Erschienen in:
30.03.2020 | Hepatobiliary
Deep learning assisted differentiation of hepatocellular carcinoma from focal liver lesions: choice of four-phase and three-phase CT imaging protocol
verfasst von:
Wenqi Shi, Sichi Kuang, Sue Cao, Bing Hu, Sidong Xie, Simin Chen, Yinan Chen, Dashan Gao, Yunqiang Chen, Yajing Zhu, Hanxi Zhang, Hui Liu, Meng Ye, Claude B. Sirlin, Jin Wang
Erschienen in:
Abdominal Radiology
|
Ausgabe 9/2020
Einloggen, um Zugang zu erhalten
Abstract
Purpose
To evaluate whether a three-phase dynamic contrast-enhanced CT protocol, when combined with a deep learning model, has similar accuracy in differentiating hepatocellular carcinoma (HCC) from other focal liver lesions (FLLs) compared with a four-phase protocol.
Methods
Three hundred and forty-two patients (mean age 49.1 ± 10.5 years, range 19–86 years, 65.8% male) scanned with a four-phase CT protocol (precontrast, arterial, portal-venous and delayed phases) were retrospectively enrolled. A total of 449 FLLs were categorized into HCC and non-HCC groups based on the best available reference standard.
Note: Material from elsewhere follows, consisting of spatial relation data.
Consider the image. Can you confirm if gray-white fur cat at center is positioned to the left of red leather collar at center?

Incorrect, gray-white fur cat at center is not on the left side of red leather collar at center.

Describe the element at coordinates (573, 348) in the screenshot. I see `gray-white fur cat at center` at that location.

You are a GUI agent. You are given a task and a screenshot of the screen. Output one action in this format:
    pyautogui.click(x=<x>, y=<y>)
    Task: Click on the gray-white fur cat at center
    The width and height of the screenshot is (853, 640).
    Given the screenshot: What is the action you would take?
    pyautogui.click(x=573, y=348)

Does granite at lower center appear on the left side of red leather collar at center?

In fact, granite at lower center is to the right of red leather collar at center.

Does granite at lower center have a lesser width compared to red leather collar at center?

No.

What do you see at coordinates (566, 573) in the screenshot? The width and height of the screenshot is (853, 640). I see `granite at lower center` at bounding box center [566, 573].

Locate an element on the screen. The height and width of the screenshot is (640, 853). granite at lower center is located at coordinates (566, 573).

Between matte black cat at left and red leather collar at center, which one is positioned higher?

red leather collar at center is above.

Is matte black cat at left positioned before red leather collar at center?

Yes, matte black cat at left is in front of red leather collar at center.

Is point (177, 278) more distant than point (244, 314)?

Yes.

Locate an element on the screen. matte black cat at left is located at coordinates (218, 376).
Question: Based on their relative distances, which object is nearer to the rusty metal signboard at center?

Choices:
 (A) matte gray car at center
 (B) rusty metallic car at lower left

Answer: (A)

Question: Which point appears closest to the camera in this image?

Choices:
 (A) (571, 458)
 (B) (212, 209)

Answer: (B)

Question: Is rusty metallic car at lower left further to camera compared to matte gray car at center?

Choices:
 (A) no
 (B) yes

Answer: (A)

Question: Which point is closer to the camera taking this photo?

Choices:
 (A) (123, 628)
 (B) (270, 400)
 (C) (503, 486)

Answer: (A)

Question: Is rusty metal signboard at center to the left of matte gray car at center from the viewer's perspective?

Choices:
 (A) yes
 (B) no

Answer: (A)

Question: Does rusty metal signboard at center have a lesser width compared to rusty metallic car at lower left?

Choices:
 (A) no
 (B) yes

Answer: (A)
Three convolutional dense networks (CDNs) with the input of four-phase CT images (model A), three-phase images without portal-venous phase (model B) and three-phase images without precontrast phase (model C) were trained on 80% of lesions and evaluated in the other 20% by receiver operating characteristics (ROC) and confusion matrix analysis. The DeLong test was performed to compare the areas under the ROC curves (AUCs) of A with B, B with C, and A with C.
Results
The diagnostic accuracy in differentiating HCC from other FLLs on test sets was 83.3% for model A, 81.1% for model B and 85.6% for model C, and the AUCs were 0.925, 0.862 and 0.920, respectively. The AUCs of models A and C did not differ significantly (p = 0.765), but the AUCs of models A and B (p = 0.038) and of models B and C (p = 0.028) did.
Conclusions
When combined with a CDN, a three-phase CT protocol without precontrast showed similar diagnostic accuracy as a four-phase protocol in differentiating HCC from other FLLs, suggesting that the multiphase CT protocol for HCC diagnosis might be optimized by removing the precontrast phase to reduce radiation dose.